Instructions to follow: State how many lines in the listing include the word "juin", and give no other text.

Data supplied:
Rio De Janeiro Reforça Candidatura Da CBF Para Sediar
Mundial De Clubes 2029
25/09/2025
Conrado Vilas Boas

...

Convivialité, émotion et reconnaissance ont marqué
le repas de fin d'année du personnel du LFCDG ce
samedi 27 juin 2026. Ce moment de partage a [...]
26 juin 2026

Result of the exercise: 2